%%
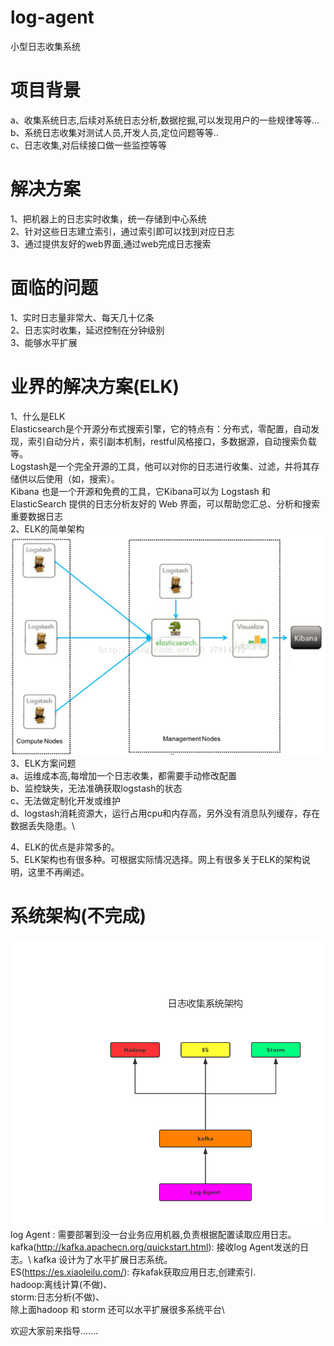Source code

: # log-agent
小型日志收集系统

# 项目背景
a、收集系统日志,后续对系统日志分析,数据挖掘,可以发现用户的一些规律等等...\
b、系统日志收集对测试人员,开发人员,定位问题等等..\
c、日志收集,对后续接口做一些监控等等

# 解决方案
1、把机器上的日志实时收集，统一存储到中心系统\
2、针对这些日志建立索引，通过索引即可以找到对应日志\
3、通过提供友好的web界面,通过web完成日志搜索

# 面临的问题
1、实时日志量非常大、每天几十亿条\
2、日志实时收集，延迟控制在分钟级别\
3、能够水平扩展

# 业界的解决方案(ELK)
1、什么是ELK\
Elasticsearch是个开源分布式搜索引擎，它的特点有：分布式，零配置，自动发现，索引自动分片，索引副本机制，restful风格接口，多数据源，自动搜索负载等。\
Logstash是一个完全开源的工具，他可以对你的日志进行收集、过滤，并将其存储供以后使用（如，搜索）。\
Kibana 也是一个开源和免费的工具，它Kibana可以为 Logstash 和 ElasticSearch 提供的日志分析友好的 Web 界面，可以帮助您汇总、分析和搜索重要数据日志\
2、ELK的简单架构\
![](https://github.com/duanlei123/log-agent/blob/master/IMG/ELK%E7%AE%80%E5%8D%95%E6%9E%B6%E6%9E%84.png)\
3、ELK方案问题\
    a、运维成本高,每增加一个日志收集，都需要手动修改配置\
    b、监控缺失，无法准确获取logstash的状态\
    c、无法做定制化开发或维护\
    d、logstash消耗资源大，运行占用cpu和内存高，另外没有消息队列缓存，存在数据丢失隐患。\

4、ELK的优点是非常多的。\
5、ELK架构也有很多种。可根据实际情况选择。网上有很多关于ELK的架构说明，这里不再阐述。

# 系统架构(不完成)
![](https://github.com/duanlei123/log-agent/blob/master/IMG/%E6%97%A5%E5%BF%97%E6%94%B6%E9%9B%86%E7%B3%BB%E7%BB%9F%E6%9E%B6%E6%9E%84%E5%9B%BE.png)\
log Agent : 需要部署到没一台业务应用机器,负责根据配置读取应用日志。\
kafka(http://kafka.apachecn.org/quickstart.html): 接收log Agent发送的日志。\ kafka 设计为了水平扩展日志系统。\
ES(https://es.xiaoleilu.com/): 存kafak获取应用日志,创建索引.\
hadoop:离线计算(不做)、\
storm:日志分析(不做)、\
除上面hadoop 和 storm 还可以水平扩展很多系统平台\

欢迎大家前来指导.......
%%
● **ABOUT THIS TASK**:
Convert every line of the records above into a JSON list of strings, one string per line, omitting blank lines and the pictures.

● **SOLUTION TO THIS PROBLEM**:
[
  "Source code",
  ": # log-agent",
  "小型日志收集系统",
  "# 项目背景",
  "a、收集系统日志,后续对系统日志分析,数据挖掘,可以发现用户的一些规律等等...\\",
  "b、系统日志收集对测试人员,开发人员,定位问题等等..\\",
  "c、日志收集,对后续接口做一些监控等等",
  "# 解决方案",
  "1、把机器上的日志实时收集，统一存储到中心系统\\",
  "2、针对这些日志建立索引，通过索引即可以找到对应日志\\",
  "3、通过提供友好的web界面,通过web完成日志搜索",
  "# 面临的问题",
  "1、实时日志量非常大、每天几十亿条\\",
  "2、日志实时收集，延迟控制在分钟级别\\",
  "3、能够水平扩展",
  "# 业界的解决方案(ELK)",
  "1、什么是ELK\\",
  "Elasticsearch是个开源分布式搜索引擎，它的特点有：分布式，零配置，自动发现，索引自动分片，索引副本机制，restful风格接口，多数据源，自动搜索负载等。\\",
  "Logstash是一个完全开源的工具，他可以对你的日志进行收集、过滤，并将其存储供以后使用（如，搜索）。\\",
  "Kibana 也是一个开源和免费的工具，它Kibana可以为 Logstash 和 ElasticSearch 提供的日志分析友好的 Web 界面，可以帮助您汇总、分析和搜索重要数据日志\\",
  "2、ELK的简单架构\\",
  "![](https://github.com/duanlei123/log-agent/blob/master/IMG/ELK%E7%AE%80%E5%8D%95%E6%9E%B6%E6%9E%84.png)\\",
  "3、ELK方案问题\\",
  "    a、运维成本高,每增加一个日志收集，都需要手动修改配置\\",
  "    b、监控缺失，无法准确获取logstash的状态\\",
  "    c、无法做定制化开发或维护\\",
  "    d、logstash消耗资源大，运行占用cpu和内存高，另外没有消息队列缓存，存在数据丢失隐患。\\",
  "4、ELK的优点是非常多的。\\",
  "5、ELK架构也有很多种。可根据实际情况选择。网上有很多关于ELK的架构说明，这里不再阐述。",
  "# 系统架构(不完成)",
  "![](https://github.com/duanlei123/log-agent/blob/master/IMG/%E6%97%A5%E5%BF%97%E6%94%B6%E9%9B%86%E7%B3%BB%E7%BB%9F%E6%9E%B6%E6%9E%84%E5%9B%BE.png)\\",
  "log Agent : 需要部署到没一台业务应用机器,负责根据配置读取应用日志。\\",
  "kafka(http://kafka.apachecn.org/quickstart.html): 接收log Agent发送的日志。\\ kafka 设计为了水平扩展日志系统。\\",
  "ES(https://es.xiaoleilu.com/): 存kafak获取应用日志,创建索引.\\",
  "hadoop:离线计算(不做)、\\",
  "storm:日志分析(不做)、\\",
  "除上面hadoop 和 storm 还可以水平扩展很多系统平台\\",
  "欢迎大家前来指导......."
]